Stored data
+ + + + + + +

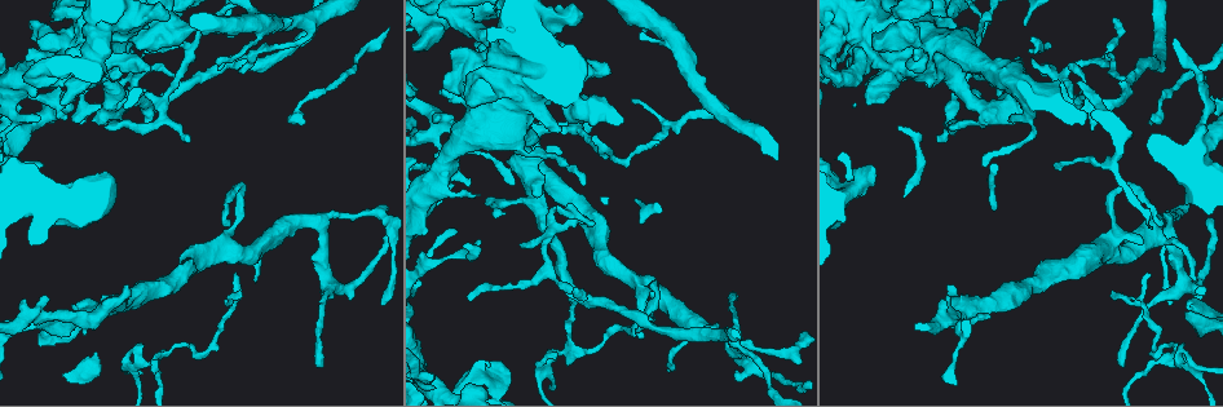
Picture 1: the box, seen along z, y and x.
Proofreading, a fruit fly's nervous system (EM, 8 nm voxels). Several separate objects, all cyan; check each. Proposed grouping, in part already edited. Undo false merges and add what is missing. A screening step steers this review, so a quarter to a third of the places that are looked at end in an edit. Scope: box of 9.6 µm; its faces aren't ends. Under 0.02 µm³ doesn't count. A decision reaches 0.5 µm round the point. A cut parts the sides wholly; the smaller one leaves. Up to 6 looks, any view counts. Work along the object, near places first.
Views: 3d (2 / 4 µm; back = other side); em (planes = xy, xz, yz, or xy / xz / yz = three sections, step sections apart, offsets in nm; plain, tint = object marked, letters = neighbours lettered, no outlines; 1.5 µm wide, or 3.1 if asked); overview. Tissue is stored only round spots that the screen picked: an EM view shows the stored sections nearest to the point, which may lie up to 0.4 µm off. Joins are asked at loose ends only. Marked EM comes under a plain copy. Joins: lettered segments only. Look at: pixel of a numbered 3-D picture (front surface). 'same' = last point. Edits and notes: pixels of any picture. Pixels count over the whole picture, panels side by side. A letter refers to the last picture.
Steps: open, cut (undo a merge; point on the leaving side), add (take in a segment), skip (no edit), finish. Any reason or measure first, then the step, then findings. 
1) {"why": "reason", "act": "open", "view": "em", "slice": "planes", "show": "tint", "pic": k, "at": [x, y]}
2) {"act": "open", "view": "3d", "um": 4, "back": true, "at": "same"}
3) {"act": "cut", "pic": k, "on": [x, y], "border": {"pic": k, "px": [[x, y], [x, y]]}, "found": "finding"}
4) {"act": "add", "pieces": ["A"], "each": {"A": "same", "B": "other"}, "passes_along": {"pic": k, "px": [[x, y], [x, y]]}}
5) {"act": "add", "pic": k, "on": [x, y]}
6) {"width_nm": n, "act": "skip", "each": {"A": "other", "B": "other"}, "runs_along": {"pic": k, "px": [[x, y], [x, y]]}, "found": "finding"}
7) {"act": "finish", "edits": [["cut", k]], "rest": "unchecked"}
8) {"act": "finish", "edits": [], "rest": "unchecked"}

{"why": "abrupt turn", "act": "open", "view": "3d", "um": 4, "back": true, "pic": 1, "at": [308, 26]}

+ + + + + + +

◆ Task statement ◆
The entries are to be printed exactly as written; the pictures are to be left out.

◆ Response box ◆
Picture 1: the box, seen along z, y and x.
Proofreading, a fruit fly's nervous system (EM, 8 nm voxels). Several separate objects, all cyan; check each. Proposed grouping, in part already edited. Undo false merges and add what is missing. A screening step steers this review, so a quarter to a third of the places that are looked at end in an edit. Scope: box of 9.6 µm; its faces aren't ends. Under 0.02 µm³ doesn't count. A decision reaches 0.5 µm round the point. A cut parts the sides wholly; the smaller one leaves. Up to 6 looks, any view counts. Work along the object, near places first.
Views: 3d (2 / 4 µm; back = other side); em (planes = xy, xz, yz, or xy / xz / yz = three sections, step sections apart, offsets in nm; plain, tint = object marked, letters = neighbours lettered, no outlines; 1.5 µm wide, or 3.1 if asked); overview. Tissue is stored only round spots that the screen picked: an EM view shows the stored sections nearest to the point, which may lie up to 0.4 µm off. Joins are asked at loose ends only. Marked EM comes under a plain copy. Joins: lettered segments only. Look at: pixel of a numbered 3-D picture (front surface). 'same' = last point. Edits and notes: pixels of any picture. Pixels count over the whole picture, panels side by side. A letter refers to the last picture.
Steps: open, cut (undo a merge; point on the leaving side), add (take in a segment), skip (no edit), finish. Any reason or measure first, then the step, then findings. 
1) {"why": "reason", "act": "open", "view": "em", "slice": "planes", "show": "tint", "pic": k, "at": [x, y]}
2) {"act": "open", "view": "3d", "um": 4, "back": true, "at": "same"}
3) {"act": "cut", "pic": k, "on": [x, y], "border": {"pic": k, "px": [[x, y], [x, y]]}, "found": "finding"}
4) {"act": "add", "pieces": ["A"], "each": {"A": "same", "B": "other"}, "passes_along": {"pic": k, "px": [[x, y], [x, y]]}}
5) {"act": "add", "pic": k, "on": [x, y]}
6) {"width_nm": n, "act": "skip", "each": {"A": "other", "B": "other"}, "runs_along": {"pic": k, "px": [[x, y], [x, y]]}, "found": "finding"}
7) {"act": "finish", "edits": [["cut", k]], "rest": "unchecked"}
8) {"act": "finish", "edits": [], "rest": "unchecked"}

{"why": "abrupt turn", "act": "open", "view": "3d", "um": 4, "back": true, "pic": 1, "at": [308, 26]}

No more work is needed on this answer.